Simply put, Darwin did not discriminate between sexy, toothy megafauna and small boring bugs, but his keen observations of small critters led to his revolutionary insights that fundamentally changed our ideas about one of the grandest of mysteries of the Universe. That is, the origins of the diversity of life on Earth.
Life on Earth! What could be a more compelling mystery in an entire Universe of uninhabitable space?
Now, back to the Phoebe.
I found it when I flushed it from last year’s nesting site in the rafters above my car port.
There are a couple things to mention here, lest we overlook how flabbergasting they are. Firstly, this is most certainly the very same bird that nested in this exact location last year. Secondly, not long ago, this little bird was in Florida or Mexico and arrived in this precise place after flying 100′s of kilometers without any navigational gadgetry. No map. No compass. No satellite guided GPS.

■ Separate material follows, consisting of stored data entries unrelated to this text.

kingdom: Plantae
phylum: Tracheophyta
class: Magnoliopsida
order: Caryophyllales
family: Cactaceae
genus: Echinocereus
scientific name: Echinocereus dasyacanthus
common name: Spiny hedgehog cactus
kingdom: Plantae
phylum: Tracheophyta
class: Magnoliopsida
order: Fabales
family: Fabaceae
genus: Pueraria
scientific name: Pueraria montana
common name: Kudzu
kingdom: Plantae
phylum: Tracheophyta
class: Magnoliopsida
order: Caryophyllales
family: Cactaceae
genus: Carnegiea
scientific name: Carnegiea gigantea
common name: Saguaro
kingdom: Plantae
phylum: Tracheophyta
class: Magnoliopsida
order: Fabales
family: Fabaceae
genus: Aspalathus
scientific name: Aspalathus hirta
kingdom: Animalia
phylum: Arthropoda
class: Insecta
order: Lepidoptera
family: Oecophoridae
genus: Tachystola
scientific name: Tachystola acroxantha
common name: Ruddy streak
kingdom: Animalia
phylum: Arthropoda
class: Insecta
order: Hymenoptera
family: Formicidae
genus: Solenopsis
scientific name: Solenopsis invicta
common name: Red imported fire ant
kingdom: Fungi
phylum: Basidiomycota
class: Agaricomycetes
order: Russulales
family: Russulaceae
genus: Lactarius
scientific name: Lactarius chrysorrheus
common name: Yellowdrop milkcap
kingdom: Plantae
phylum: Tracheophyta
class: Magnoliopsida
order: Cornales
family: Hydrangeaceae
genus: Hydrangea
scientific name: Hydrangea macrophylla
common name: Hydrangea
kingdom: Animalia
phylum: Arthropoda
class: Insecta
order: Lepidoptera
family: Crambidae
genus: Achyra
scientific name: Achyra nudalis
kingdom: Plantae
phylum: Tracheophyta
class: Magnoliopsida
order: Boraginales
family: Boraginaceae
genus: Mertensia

Some humans I know cannot even follow the linear pathways of our heavily signed highways and roads without getting lost. Luckily most of them own cell phones to call somebody for help if they go astray.
Yes, migratory birds are common and we all know they migrate huge distances, but I think we seldom consider how remarkable that truly is. For example, some Bar-tailed Godwits have been know to migrate 11 000 km non-stop, relying on large fat reserves (55% of their pre-migration body weight) to see them through.
Our little Phoebe travelled a fraction of that distance, but how many humans can say they travelled from Florida to Quebec completely on their own steam? There are a few to be sure, but these are largely freakish exceptions – and it would have taken them a heck of a lot longer than little Phoebe. Likely weeks longer. By comparison, billions of birds migrate to northern Canada from southern climes – and back – every year.
So while this drab little Phoebe re-builds its nest for the next brood, I will strive to watch the finer details of its existence through the eyes of Darwin – with an attentive sense of awe and wonder. What better way to honour the International Year of Biodiversity.
I do believe the Godwits might be the same bird I heard talked about at the Society for Integrative and Comparative Biology yearly conference in Seattle Washington in January. There is reason to believe that these birds posses the ability to sleep half of their brain at one time while they make the enormous migratory journey.
I think it was Emerson who said that the invariable mark of wisdom is to see the miraculous in the common Phoebe.